American History - The Coughs of Change

The American Revolution was a history changing event, but it wasn’t the only history changing event which began in Boston in 1775.  While the Patriots besieged the British, smallpox began to spread, an outbreak which would grow into a continent wide pandemic.  Of all the diseases faced by old timey people, smallpox was one of the most feared.  It was highly infectious with symptoms not showing up for weeks, killed a high percentage of those who caught it, and left survivors forever scarred.  So feared was the disease that by the time of the American Revolution all Thirteen Colonies had laws requiring newly arrived people off of ships be isolated for a period of time and laws requiring households be reported and quarantined if anyone in them showed signs of being sick, with guards often placed to ensure such measures were enforced.  Basically people weren’t fucking around with it.  Variolation was also beginning to become popular, a practice adapted from the Middle East where people put puss from a smallpox sore into an open wound to purposefully given themselves a more survivable low-grade infection, and therefore gain immunity.  However, due to there still being a risk of death and nobody having a fucking clue how germs worked, it was rather controversial. 

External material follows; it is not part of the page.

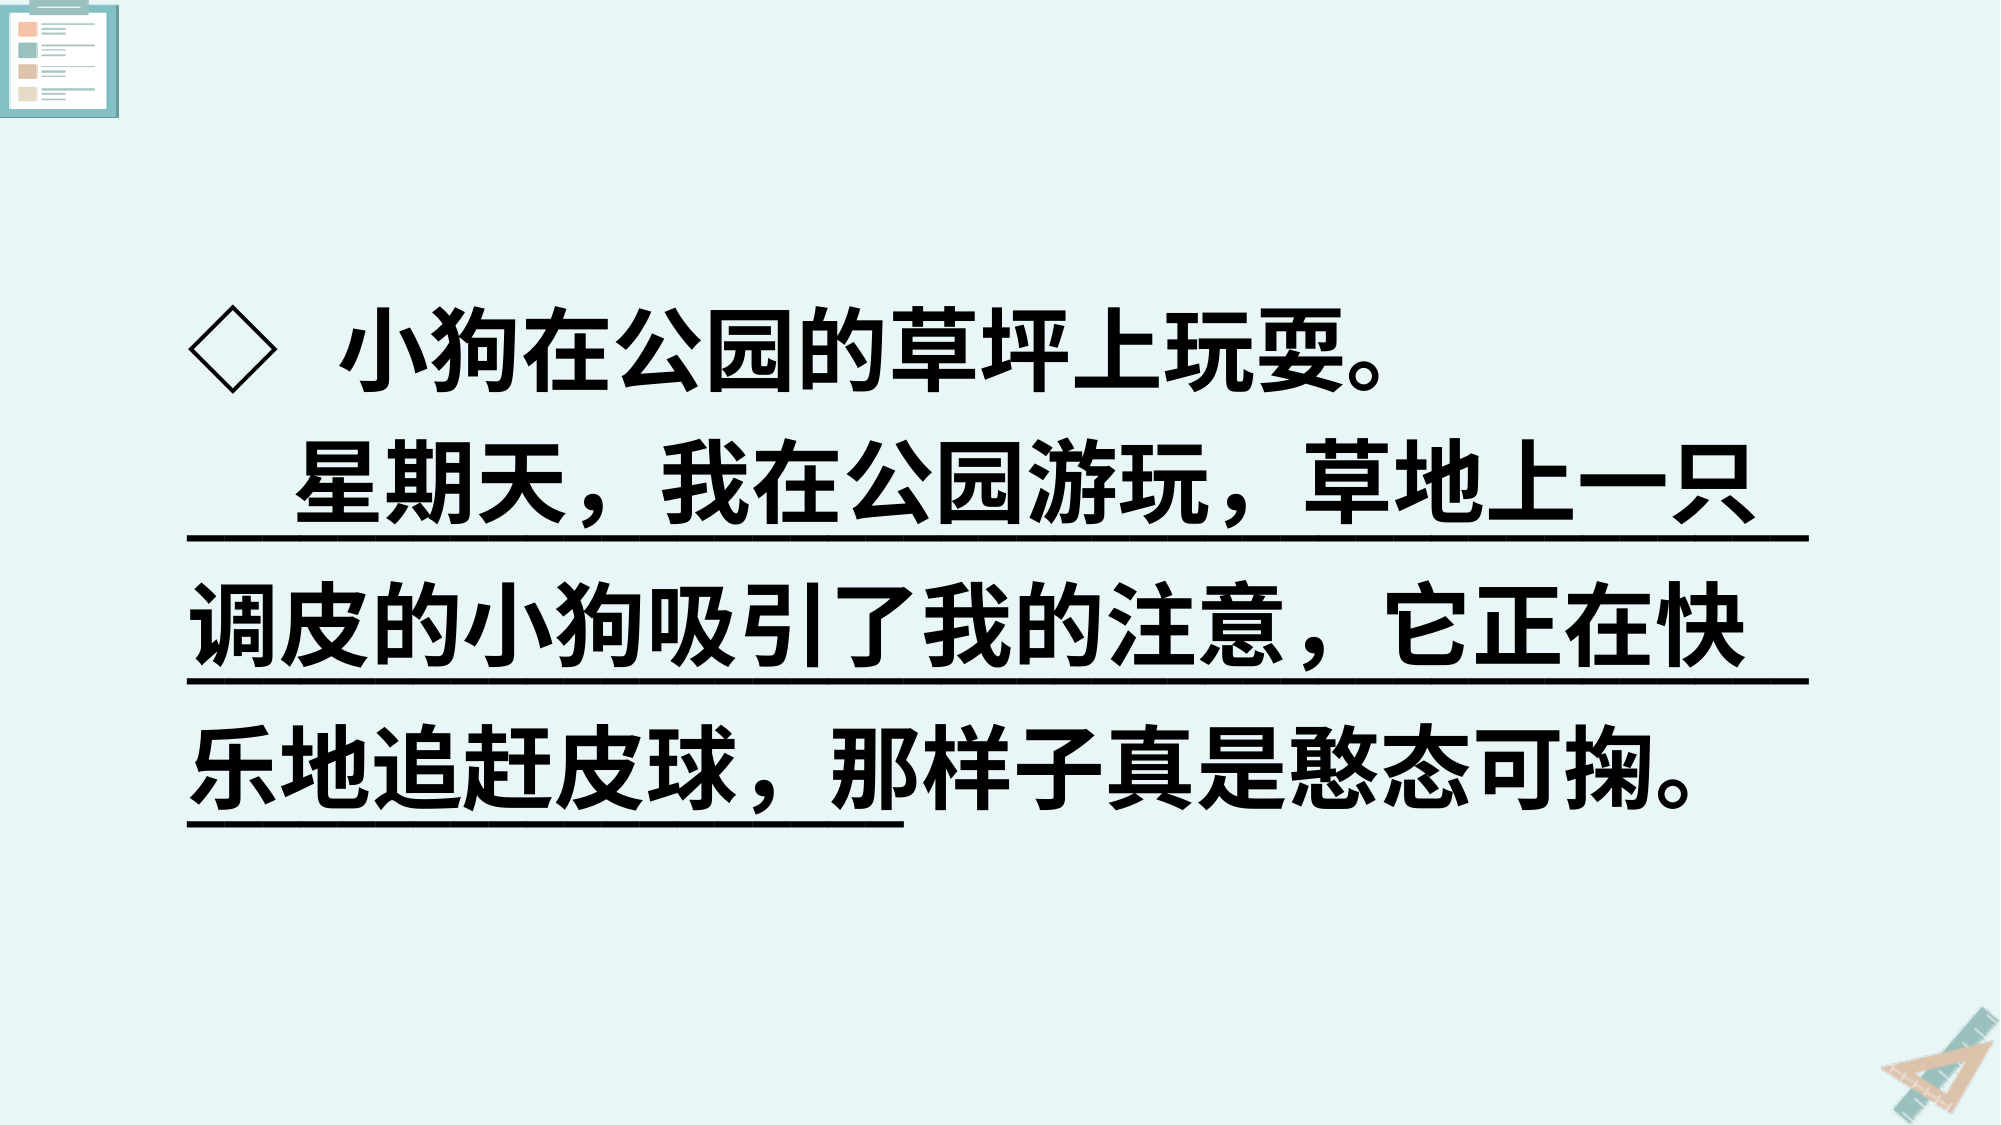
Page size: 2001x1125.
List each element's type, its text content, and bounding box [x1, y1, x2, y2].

picture [1881, 1006, 2000, 1125]
picture [0, 0, 119, 119]
text_box ◇ 小狗在公园的草坪上玩耍。 _________________________________________________________________________________________________________ [172, 252, 1843, 840]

With volunteers coming from all over the place to fight, many periodically returning home, the pandemic quickly spread across the Thirteen Colonies and into Canada, wreaking havoc in an already very chaotic situation.  Largely unaffected thanks to a policy of having all soldiers undergo variolation, the British army was more than happy to do little to nothing to stop the spread of the disease.  The Continental Congress debated enacting a similar variolation policy for their soldiers, but debated over it for so long that George Washington just finally up and did it without permission, likely saving the war effort.  The general population was not so lucky.  With the breakdown in government authority efforts to halt the spread of smallpox was piecemeal and localized, resulting in it spreading far and wide and killing far more people than previous outbreaks. 

From the Thirteen Colonies and Canada, the pandemic spread westward into the native nations of the Great Lakes, Midwest, and Southeast, following trade routes and marching Patriot and British troops.  Though most of these nations had experienced outbreaks of smallpox many times by this point and had adopted practices such as quarantining anyone who showed any signs of being sick, the death toll was still as high a third of the population in some areas, further reducing their ability to resist future excursions into their territory by their colonial neighbors.  By 1778, the pandemic reached the Mississippi and Missouri River basins where the death toll rose sharply.  Less experienced with smallpox, the large Siouan and agrarian native towns were devastated, with the death toll as high as two-thirds of the population in some areas.  At first less affected, the Sioux and other more horse-oriented nations seized greater control of the region, but quickly found themselves also falling ill.  With numbers depleted, the various nomadic horse nations entered into a near constant state of conflict, raiding each other and the more agrarian nations not just for horses and European goods, but now also for women and children, intermingling cultures to a much higher degree than had previously been the case.

At the same time, the pandemic reached New Orleans and Texas in 1778 and Mexico in 1779, where it killed off a large percentage of the children in Mexico City before moving its way down through Central America and into South America.  From Mexico, the pandemic also spread north, reaching the southwest by 1780, where it then spread to the Comanche, who spread it north to the Shoshone via their horse trading networks, who in turn spread it via their extensive trade networks across the Great Basin, California, and the Pacific Northwest, and finally into the furthest northern regions of the Canadian Prairies by 1782.  Both the Comanche and Shoshone lost up to two-thirds of their populations, forcing them to lean more heavily into their reputations as formidable and vicious warriors to retain their territories, a strategy that worked for the Comanche but not as much for the Shoshone.  Pushed southward by the Blackfoot Confederacy and westward by the Sioux and other Plains nations, the Shoshone lost power and prestige outside of the Great Basin.  However, though victorious, the Blackfoot Confederacy soon after fell victim to the same smallpox malady which had laid their rivals so low.    

The small pox pandemic of the late eighteenth century was the first time many native nations in the western half of the continent had experienced the devastating effects of Old World diseases.  With little immunity, the results were devastating, spreading further chaos in a part of the world already in upheaval thanks to the introduction of horses and guns.  Entire cultures shifted to survive in the new post-apocalyptic world in which they found themselves.  Across the Plains and Great Basin large villages were abandoned, women and children became commodities, and a constant state of guerilla warfare became the norm.